▸ **Input material**:
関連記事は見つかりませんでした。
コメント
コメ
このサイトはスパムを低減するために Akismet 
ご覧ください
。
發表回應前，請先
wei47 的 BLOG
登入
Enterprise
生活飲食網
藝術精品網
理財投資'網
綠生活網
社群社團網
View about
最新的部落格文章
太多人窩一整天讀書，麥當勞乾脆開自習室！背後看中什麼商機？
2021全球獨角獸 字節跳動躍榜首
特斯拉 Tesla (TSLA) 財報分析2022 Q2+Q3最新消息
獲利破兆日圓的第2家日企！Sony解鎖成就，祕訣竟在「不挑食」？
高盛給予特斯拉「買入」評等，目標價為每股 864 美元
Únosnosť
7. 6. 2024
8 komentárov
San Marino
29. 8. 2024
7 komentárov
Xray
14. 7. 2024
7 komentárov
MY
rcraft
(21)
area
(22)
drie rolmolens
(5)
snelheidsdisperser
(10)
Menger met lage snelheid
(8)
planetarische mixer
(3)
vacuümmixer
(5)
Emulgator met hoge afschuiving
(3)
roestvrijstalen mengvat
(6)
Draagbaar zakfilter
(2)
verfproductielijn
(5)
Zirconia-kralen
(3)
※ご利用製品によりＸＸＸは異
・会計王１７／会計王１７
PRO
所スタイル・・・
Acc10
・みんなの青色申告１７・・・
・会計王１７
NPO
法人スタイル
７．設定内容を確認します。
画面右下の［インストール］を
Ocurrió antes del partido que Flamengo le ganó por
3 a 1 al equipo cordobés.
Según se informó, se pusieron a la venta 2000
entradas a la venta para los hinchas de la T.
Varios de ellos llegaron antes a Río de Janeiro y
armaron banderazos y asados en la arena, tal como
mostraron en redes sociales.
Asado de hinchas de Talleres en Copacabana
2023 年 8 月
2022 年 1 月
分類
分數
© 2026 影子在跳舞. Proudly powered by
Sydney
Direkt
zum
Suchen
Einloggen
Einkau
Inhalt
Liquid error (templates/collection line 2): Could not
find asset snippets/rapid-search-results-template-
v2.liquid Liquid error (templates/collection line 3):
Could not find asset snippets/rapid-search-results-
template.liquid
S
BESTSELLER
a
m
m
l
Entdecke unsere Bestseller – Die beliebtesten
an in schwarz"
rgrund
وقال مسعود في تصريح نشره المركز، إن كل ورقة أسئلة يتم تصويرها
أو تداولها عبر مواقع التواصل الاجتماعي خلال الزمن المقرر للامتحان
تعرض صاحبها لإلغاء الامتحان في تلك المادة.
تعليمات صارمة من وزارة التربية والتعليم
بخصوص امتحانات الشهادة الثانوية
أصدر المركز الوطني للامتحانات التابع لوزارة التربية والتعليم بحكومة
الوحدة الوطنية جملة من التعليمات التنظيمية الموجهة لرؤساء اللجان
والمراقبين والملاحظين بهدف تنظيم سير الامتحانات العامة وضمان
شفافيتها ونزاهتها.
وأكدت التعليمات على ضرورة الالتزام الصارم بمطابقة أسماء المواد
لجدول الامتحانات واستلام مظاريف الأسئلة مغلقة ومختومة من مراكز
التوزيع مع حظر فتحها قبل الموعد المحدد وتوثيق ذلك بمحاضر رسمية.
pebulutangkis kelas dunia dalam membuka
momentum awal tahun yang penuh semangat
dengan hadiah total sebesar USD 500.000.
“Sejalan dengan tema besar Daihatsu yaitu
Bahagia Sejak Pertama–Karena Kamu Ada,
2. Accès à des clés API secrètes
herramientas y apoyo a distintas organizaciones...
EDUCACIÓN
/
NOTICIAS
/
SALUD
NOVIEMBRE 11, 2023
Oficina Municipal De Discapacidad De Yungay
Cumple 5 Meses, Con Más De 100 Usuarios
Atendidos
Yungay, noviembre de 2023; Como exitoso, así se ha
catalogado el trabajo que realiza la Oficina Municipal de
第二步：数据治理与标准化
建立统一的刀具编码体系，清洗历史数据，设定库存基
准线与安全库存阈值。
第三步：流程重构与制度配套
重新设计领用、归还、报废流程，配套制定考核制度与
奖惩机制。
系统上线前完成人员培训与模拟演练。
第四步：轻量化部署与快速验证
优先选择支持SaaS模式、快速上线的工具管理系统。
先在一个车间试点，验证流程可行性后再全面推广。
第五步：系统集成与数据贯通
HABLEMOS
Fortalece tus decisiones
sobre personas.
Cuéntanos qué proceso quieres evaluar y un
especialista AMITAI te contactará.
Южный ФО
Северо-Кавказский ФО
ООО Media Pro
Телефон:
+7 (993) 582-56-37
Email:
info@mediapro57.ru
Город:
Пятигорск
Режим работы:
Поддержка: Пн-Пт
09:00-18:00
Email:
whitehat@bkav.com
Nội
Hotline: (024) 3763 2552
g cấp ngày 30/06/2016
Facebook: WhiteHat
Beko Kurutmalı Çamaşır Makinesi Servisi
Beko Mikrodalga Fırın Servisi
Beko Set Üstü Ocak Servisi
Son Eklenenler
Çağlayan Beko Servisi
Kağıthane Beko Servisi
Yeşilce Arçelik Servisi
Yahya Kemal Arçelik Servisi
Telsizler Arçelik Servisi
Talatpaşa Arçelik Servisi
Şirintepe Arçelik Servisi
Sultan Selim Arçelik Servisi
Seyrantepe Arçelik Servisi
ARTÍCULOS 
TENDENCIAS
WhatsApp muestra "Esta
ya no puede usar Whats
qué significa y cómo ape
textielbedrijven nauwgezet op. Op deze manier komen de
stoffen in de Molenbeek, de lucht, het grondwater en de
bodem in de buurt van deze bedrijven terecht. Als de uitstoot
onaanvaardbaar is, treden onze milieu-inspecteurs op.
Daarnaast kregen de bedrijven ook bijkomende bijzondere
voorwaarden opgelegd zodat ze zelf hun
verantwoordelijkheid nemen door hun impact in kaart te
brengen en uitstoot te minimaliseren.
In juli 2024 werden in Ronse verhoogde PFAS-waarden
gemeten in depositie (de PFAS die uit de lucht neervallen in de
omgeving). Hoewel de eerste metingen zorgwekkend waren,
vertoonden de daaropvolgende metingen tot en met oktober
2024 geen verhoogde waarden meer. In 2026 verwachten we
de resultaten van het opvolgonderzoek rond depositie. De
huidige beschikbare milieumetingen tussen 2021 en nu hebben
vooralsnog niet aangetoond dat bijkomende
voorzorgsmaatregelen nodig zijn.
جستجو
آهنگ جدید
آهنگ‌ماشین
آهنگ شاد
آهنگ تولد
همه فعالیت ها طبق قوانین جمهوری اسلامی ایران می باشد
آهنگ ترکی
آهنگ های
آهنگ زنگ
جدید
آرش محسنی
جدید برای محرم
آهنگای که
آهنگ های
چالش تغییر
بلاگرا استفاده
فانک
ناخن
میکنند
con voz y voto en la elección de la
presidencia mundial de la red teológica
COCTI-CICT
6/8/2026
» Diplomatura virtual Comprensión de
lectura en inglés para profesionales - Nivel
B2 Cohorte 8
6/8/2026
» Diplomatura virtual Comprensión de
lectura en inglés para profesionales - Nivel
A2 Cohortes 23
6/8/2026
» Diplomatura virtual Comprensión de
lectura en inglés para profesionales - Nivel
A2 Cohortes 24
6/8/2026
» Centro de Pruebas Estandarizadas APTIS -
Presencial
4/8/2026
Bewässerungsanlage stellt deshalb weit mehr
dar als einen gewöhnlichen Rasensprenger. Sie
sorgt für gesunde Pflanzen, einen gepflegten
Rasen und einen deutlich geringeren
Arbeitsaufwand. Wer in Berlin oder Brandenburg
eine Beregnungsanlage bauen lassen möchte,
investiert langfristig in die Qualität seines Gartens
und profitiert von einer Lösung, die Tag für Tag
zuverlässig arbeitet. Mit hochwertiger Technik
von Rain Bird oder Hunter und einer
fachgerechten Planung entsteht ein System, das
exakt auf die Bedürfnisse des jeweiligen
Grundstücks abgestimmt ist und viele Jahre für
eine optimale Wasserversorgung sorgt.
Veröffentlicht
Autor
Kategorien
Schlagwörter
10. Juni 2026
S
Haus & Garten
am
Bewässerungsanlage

▸ **Exercise goal**:
Rewrite the lines from the first one up to and including the line with "3 a 1 al equipo cordobés.", changing "planetarische mixer" to "planetaire mixer" and leaving everything else as it is.

▸ **Answer below**:
関連記事は見つかりませんでした。
コメント
コメ
このサイトはスパムを低減するために Akismet 
ご覧ください
。
發表回應前，請先
wei47 的 BLOG
登入
Enterprise
生活飲食網
藝術精品網
理財投資'網
綠生活網
社群社團網
View about
最新的部落格文章
太多人窩一整天讀書，麥當勞乾脆開自習室！背後看中什麼商機？
2021全球獨角獸 字節跳動躍榜首
特斯拉 Tesla (TSLA) 財報分析2022 Q2+Q3最新消息
獲利破兆日圓的第2家日企！Sony解鎖成就，祕訣竟在「不挑食」？
高盛給予特斯拉「買入」評等，目標價為每股 864 美元
Únosnosť
7. 6. 2024
8 komentárov
San Marino
29. 8. 2024
7 komentárov
Xray
14. 7. 2024
7 komentárov
MY
rcraft
(21)
area
(22)
drie rolmolens
(5)
snelheidsdisperser
(10)
Menger met lage snelheid
(8)
planetaire mixer
(3)
vacuümmixer
(5)
Emulgator met hoge afschuiving
(3)
roestvrijstalen mengvat
(6)
Draagbaar zakfilter
(2)
verfproductielijn
(5)
Zirconia-kralen
(3)
※ご利用製品によりＸＸＸは異
・会計王１７／会計王１７
PRO
所スタイル・・・
Acc10
・みんなの青色申告１７・・・
・会計王１７
NPO
法人スタイル
７．設定内容を確認します。
画面右下の［インストール］を
Ocurrió antes del partido que Flamengo le ganó por
3 a 1 al equipo cordobés.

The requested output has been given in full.